A ja zagorzały kibic Wisły wspominam ciepło spotkanie z kibicami Legii. Jadę 131, wsiada paru kolesi z gorzałą w ręku (Finlandia!
Niestety autobus był pusty, goście nawaleni, siedli w bezpośredniej bliskości. Nie zdążyłem się zastanowić, czy nie warto wysiąść (na judo trener kiedyś nam powiedział, że jak nie jesteś pewien swego w takich sytuacjach, to najlepiej spadać na szczaw, a kiedy jednak się nie uda, to judo na nic raczej się nie przyda, poza raczej bezpiecznym lądowaniem na glebie - dzięki ćwiczeniom tzw. padów).

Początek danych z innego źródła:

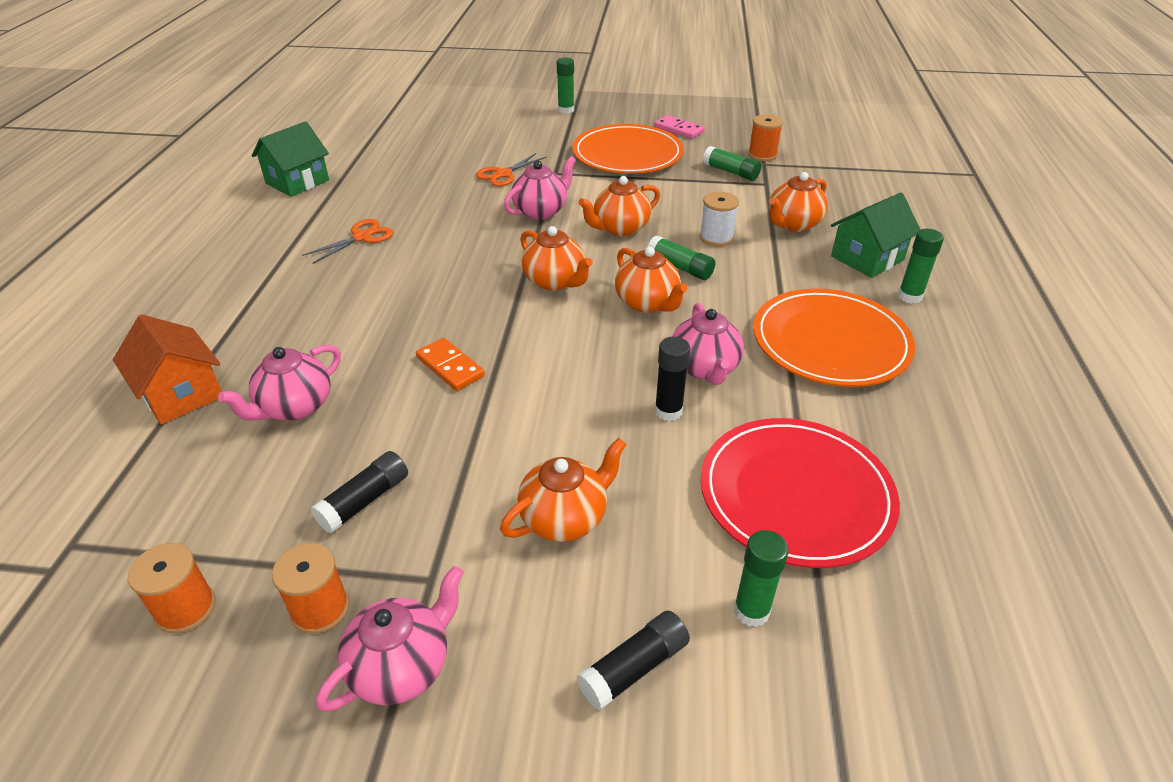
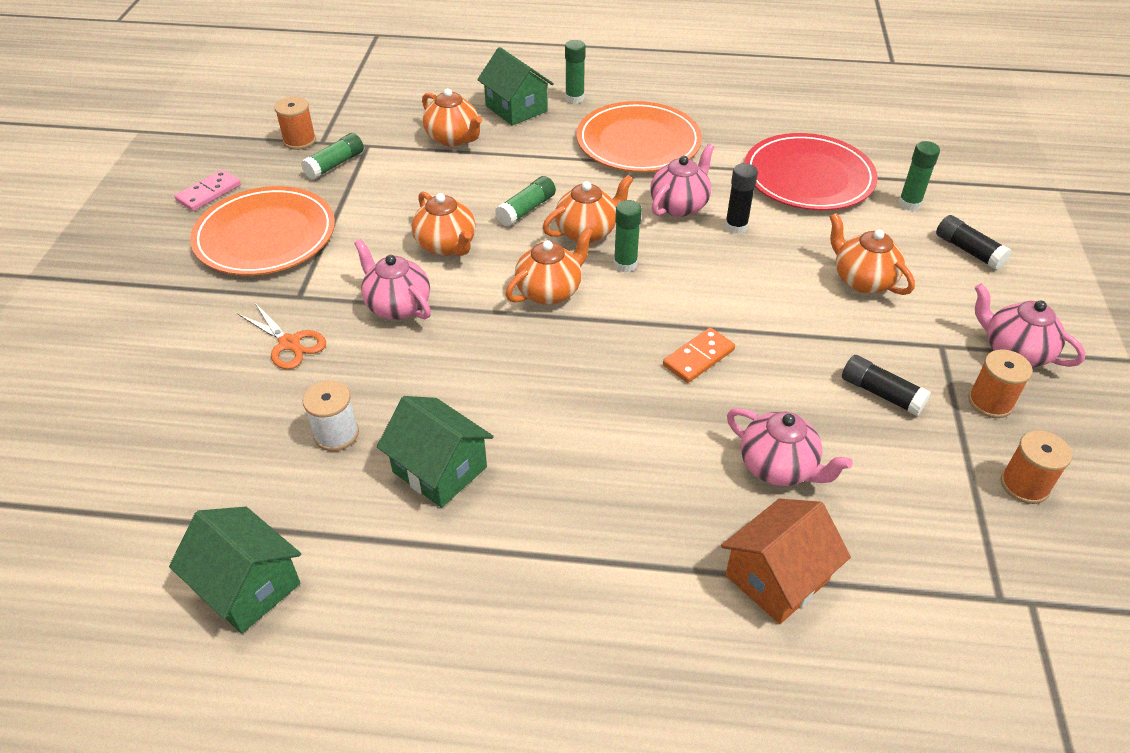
camera: 90 degrees left, 5 degrees up
orange scissors [302,219,393,264] -> green house [377,396,494,508]
green glue stick [557,57,574,114] -> green glue stick moved to [614,200,642,272]
pink teapot [672,303,744,385] -> pink teapot turned 45 degrees counterclockwise [650,143,714,217]
white spool [699,192,739,246] -> white spool moved to [303,380,359,451]

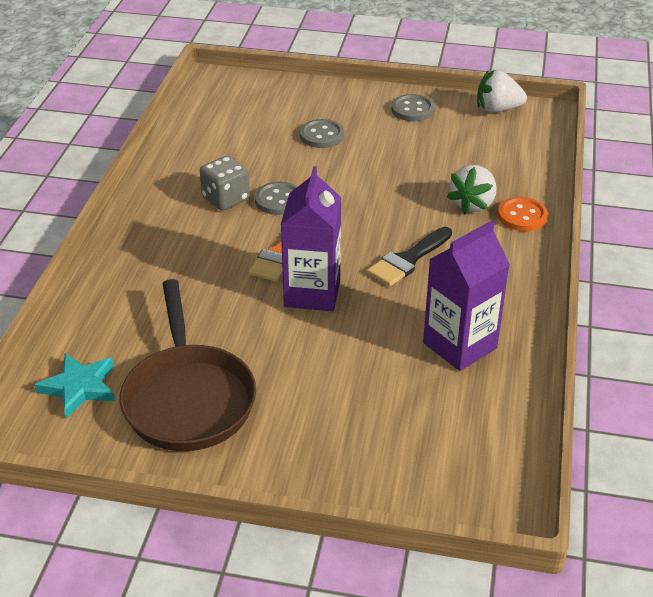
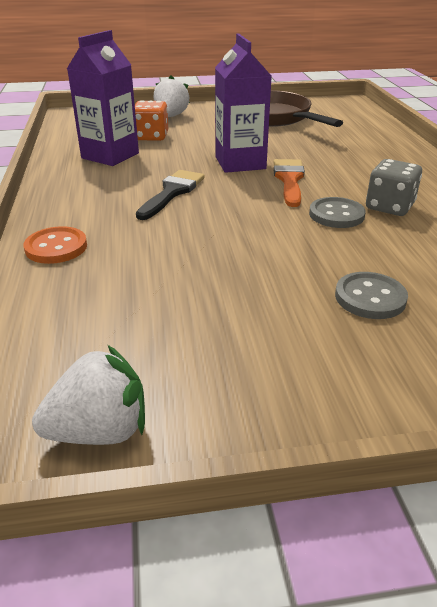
camera: 160 degrees right, 5 degrees down
turquoise star [34,353,115,418] -> none
grey button [391,94,435,121] -> none
white strawberry [447,165,497,214] -> white strawberry moved to [154,75,190,117]
none -> orange dice [135,100,168,141]

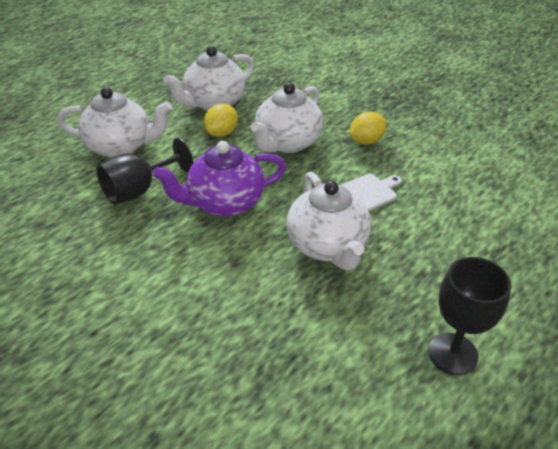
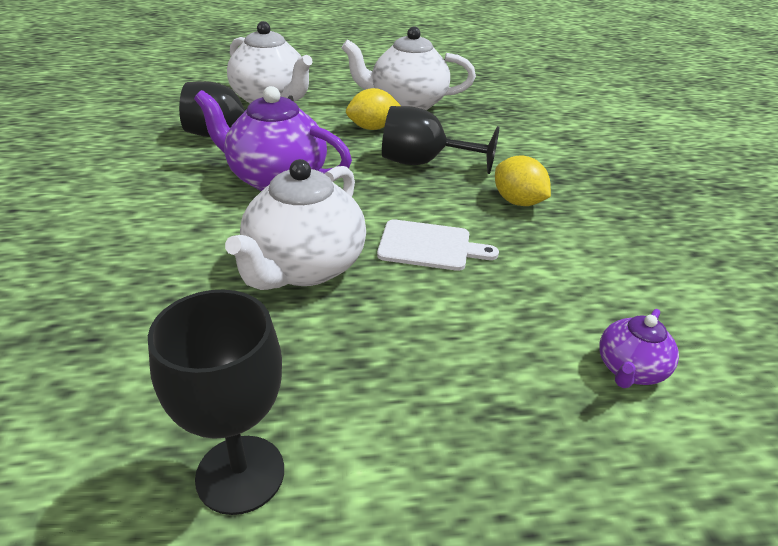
camera: 40 degrees right, 5 degrees down
white teapot [251,83,323,153] -> black goblet [382,106,500,174]
yellow lemon [349,112,387,145] -> yellow lemon turned 45 degrees clockwise [495,155,551,206]
none -> purple teapot [599,309,679,388]

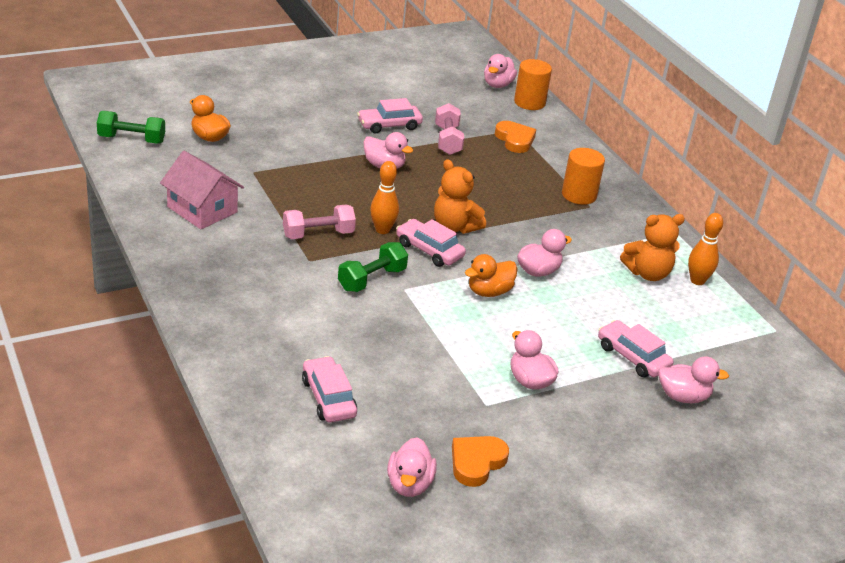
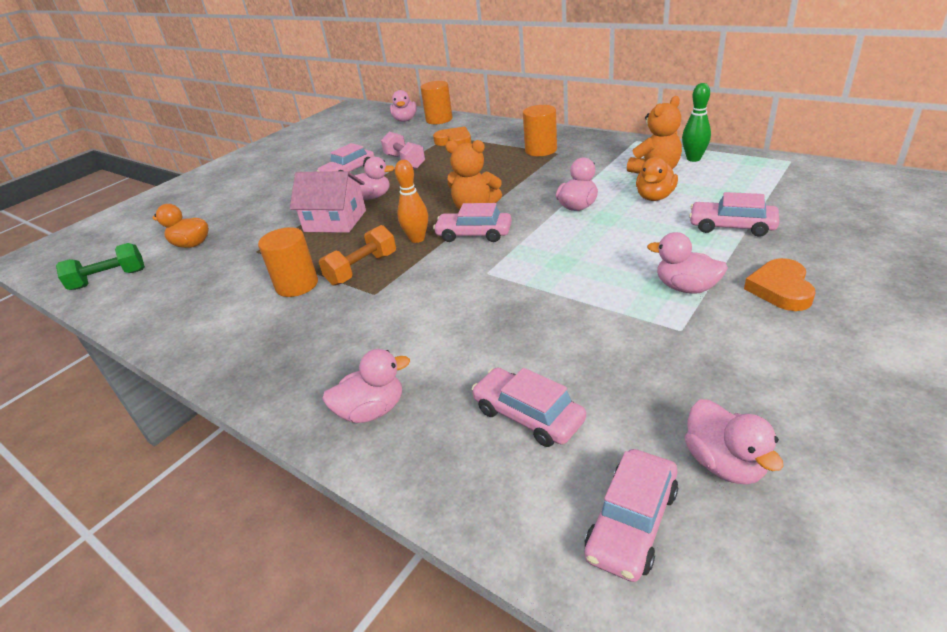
camera: 20 degrees left, 0 degrees up
pink house [160,151,244,229] -> pink house moved to [290,171,366,233]
pink dumbbell [283,205,356,239] -> orange dumbbell [319,225,396,286]
green dumbbell [338,242,408,292] -> none
orange heart [452,436,509,487] -> orange heart moved to [744,258,815,311]
orange duck [465,254,518,297] -> orange duck moved to [636,157,678,201]
pink duck [658,356,729,403] -> pink duck moved to [322,349,410,423]
orange bowling pin [688,213,723,285] -> green bowling pin [682,83,711,162]
none -> orange cylinder [258,227,318,297]
none -> pink car [585,449,678,582]

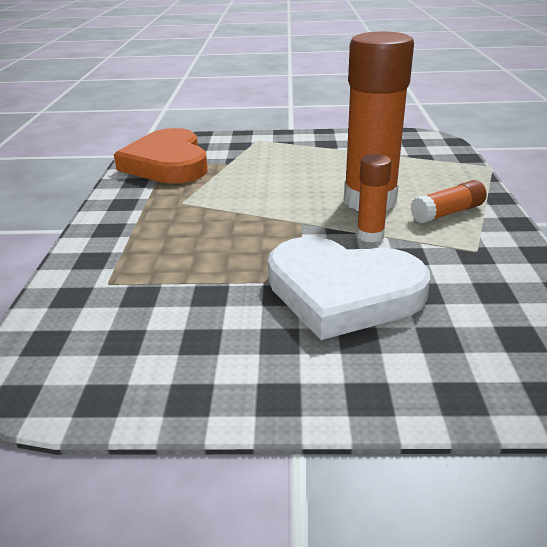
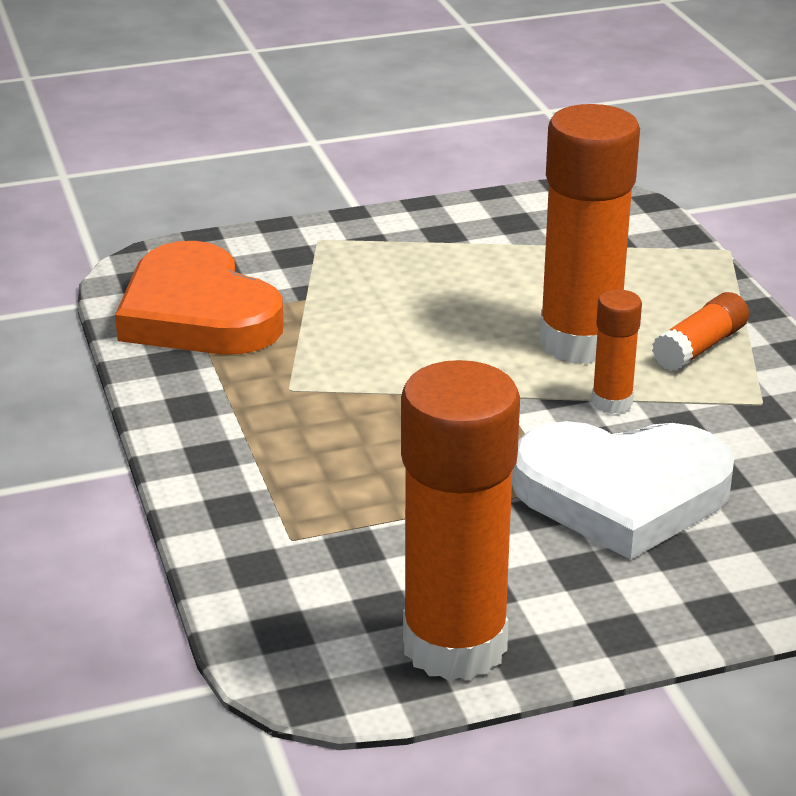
camera: 20 degrees left, 0 degrees up
none -> orange glue stick [401,360,520,681]

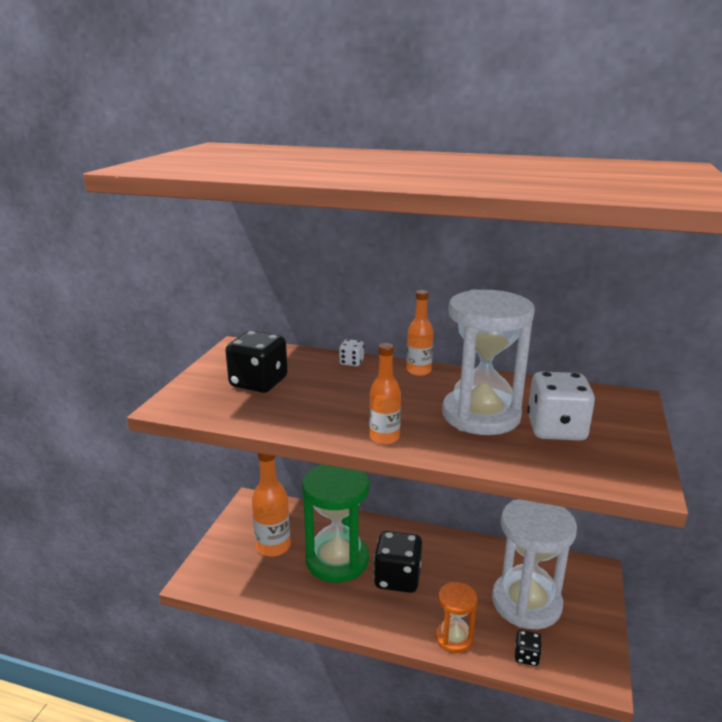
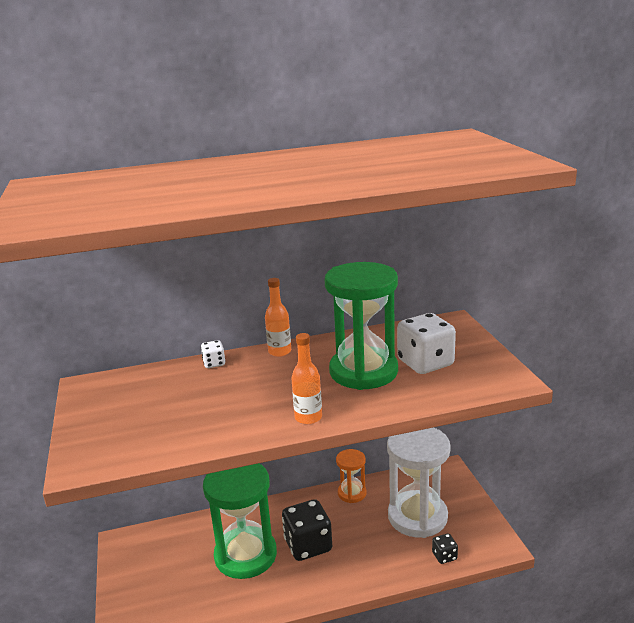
camera: 30 degrees left, 0 degrees up
black dice [225,331,288,393] -> none
orange bottle [252,453,291,557] -> none
orange hourglass [436,582,477,653] -> orange hourglass moved to [336,449,366,503]
white hourglass [442,289,535,435] -> green hourglass [325,262,398,390]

No i jeden z kolesi nagle pochylił się w moim kierunku i pyta: Komu kibicujesz? Głupota nie zna granic, więc nie wiem dlaczego odpowiedziałem, że jak to komu, Wiśle, człowieku, Wiśle.
A kolesie zaczęli się smiać i do mnie "dobra dobra, pytamy serio", no to ja, że pewnie, że Legii. I od razu zaczęli nalegać na butelczynę, piątkę przybijać.
Nie cierpię gorzały, więc się antybiotykami wykręciłem, żem ledwo żywy, przeziębiony.
Nie jest chyba z tą Legią tak źle, jak myślałem.